Ciências

Um ?titã? da dança em Bauru

Mariana Cerigatto
| Tempo de leitura: 3 min

Representar parte da cultura do Oriente Médio e Norte da África com a espiritualidade das danças árabes é o foco do trabalho de Thomaz Maxwell. Único bailarino brasileiro a se apresentar de forma artística com as danças tanoura e darwishyah, ele dança e ministra um workshop neste domingo (28) no 2º Festival de Danças Árabes e Étnicas de Bauru realizado no Teatro Veritas da Universidade Sagrado Coração (USC), a partir das 17h.

“Deus está em tudo. Então eu giro, giro sem parar, para nunca dar as costas para o Criador”, diz Thomaz, que também é dançarino da reconhecida Cia. de Danças Titãs São Paulo, grupo formado por homens especializados em danças árabes masculinas.

A especialização nas danças tanoura e darwishyah veio a pedido de uma amiga que viu uma apresentação de um bailarino egípcio. De acordo com o bailarino, o inicio não foi fácil pelo fato dessas danças terem fundamentação religiosa, baseada nos místicos Sufis, da Turquia.

“São danças ritualística que exigem mais do que apenas técnica para sua execução. Apesar de estudá-las há oito anos, até hoje aprendo coisas novas sobre os estilos”, confessa.
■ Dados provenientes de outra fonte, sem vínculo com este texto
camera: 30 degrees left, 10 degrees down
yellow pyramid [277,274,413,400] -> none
Folclorista, coreógrafo, bailarino e professor de danças folclóricas e clássicas árabes, além das danças Tanoura e Darwishyah, Thomaz se apresenta com diversas outras danças árabes folclóricas, tradicionais e clássicas.
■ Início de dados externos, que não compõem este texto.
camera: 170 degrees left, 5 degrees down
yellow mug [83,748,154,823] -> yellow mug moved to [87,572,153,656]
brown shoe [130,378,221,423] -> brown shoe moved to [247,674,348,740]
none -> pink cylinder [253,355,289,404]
“Para mim, a espiritualidade está intimamente ligada à minha arte. Como muçulmano, eu creio que o simples fato de emocionar e transmitir emoção para quem assiste uma apresentação está intimamente ligado a Deus. Quando danço, procuro ser um veículo de emoções”, afirma.


Destaques

A dedicação de Thomaz à dança rendeu o reconhecimento da Secretaria da Educação do Estado do Paraná com um prêmio recebido em 2005 e um convite para ser um dos bailarinos das duas primeiras edições dos “Festivais Titãs - Gala Show de Bailarinos Árabes”, único festival no mundo a levar ao palco apenas homens para representar a dança e a cultura árabe.


Primeiros passos

Nascido em Londrina, onde começou a dançar em pequenas festas de família, Thomaz entrou no mundo da dança por influência de sua descendência árabe. “Adentrei ao meio profissional da dança em 2003, desde então tenho me aperfeiçoado,feito cursos e workshops de grandes professores dos Estados Unidos, Europa, América do Sul e países árabes”, conta. 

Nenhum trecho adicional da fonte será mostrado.